*Task objective*: Find the line in the entries below that contains "оценки, гипотезы | - |". Repeat it exactly, and every line after it through the line that contains "гипотез | - |".

*Collected data*:
══════════
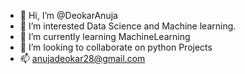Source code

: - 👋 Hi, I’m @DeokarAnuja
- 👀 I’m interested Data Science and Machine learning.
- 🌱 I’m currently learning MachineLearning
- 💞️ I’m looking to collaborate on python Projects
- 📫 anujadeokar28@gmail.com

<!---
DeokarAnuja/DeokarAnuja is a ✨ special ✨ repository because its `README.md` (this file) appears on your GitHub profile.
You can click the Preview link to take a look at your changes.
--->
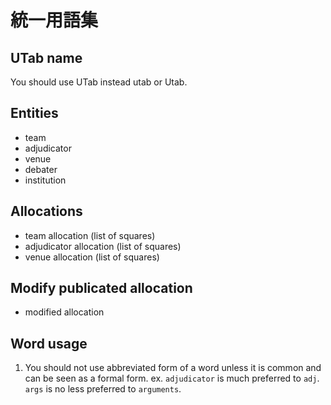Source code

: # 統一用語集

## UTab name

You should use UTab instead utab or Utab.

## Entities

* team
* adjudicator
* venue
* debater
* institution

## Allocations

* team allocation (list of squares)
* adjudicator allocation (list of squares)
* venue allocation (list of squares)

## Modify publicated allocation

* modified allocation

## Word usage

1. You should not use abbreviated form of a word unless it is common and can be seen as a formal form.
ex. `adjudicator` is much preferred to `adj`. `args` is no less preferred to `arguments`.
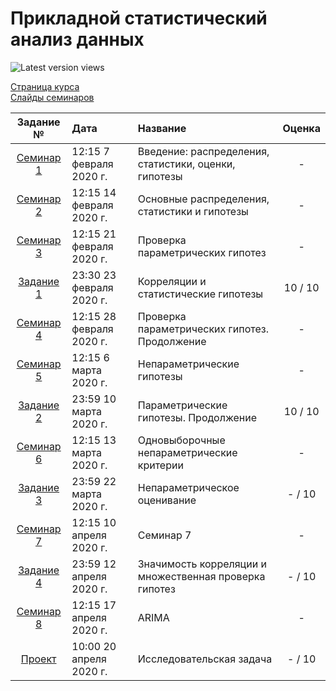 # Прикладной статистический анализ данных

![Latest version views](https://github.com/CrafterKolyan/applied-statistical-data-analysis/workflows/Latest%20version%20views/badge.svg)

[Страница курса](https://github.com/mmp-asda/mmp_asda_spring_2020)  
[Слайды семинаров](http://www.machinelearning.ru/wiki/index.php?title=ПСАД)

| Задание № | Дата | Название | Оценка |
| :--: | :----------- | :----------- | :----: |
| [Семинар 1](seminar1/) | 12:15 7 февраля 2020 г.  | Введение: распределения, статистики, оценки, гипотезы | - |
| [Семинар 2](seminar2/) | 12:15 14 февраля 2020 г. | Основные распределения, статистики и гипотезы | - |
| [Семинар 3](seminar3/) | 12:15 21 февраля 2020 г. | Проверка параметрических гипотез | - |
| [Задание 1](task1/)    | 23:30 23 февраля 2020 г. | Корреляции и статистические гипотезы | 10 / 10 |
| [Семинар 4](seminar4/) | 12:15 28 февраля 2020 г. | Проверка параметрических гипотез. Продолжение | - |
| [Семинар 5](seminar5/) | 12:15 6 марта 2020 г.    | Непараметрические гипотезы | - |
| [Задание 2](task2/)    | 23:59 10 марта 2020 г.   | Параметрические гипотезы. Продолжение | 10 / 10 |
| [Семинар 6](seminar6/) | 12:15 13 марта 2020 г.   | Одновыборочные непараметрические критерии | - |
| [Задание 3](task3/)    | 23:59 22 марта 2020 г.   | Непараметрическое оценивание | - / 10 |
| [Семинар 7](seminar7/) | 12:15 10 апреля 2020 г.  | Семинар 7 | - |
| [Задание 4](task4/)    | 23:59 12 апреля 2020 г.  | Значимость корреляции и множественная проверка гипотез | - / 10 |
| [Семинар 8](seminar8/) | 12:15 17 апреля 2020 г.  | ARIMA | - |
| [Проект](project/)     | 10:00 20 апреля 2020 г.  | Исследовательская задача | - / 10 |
══════════
*Expected answer*:
| [Семинар 1](seminar1/) | 12:15 7 февраля 2020 г.  | Введение: распределения, статистики, оценки, гипотезы | - |
| [Семинар 2](seminar2/) | 12:15 14 февраля 2020 г. | Основные распределения, статистики и гипотезы | - |
| [Семинар 3](seminar3/) | 12:15 21 февраля 2020 г. | Проверка параметрических гипотез | - |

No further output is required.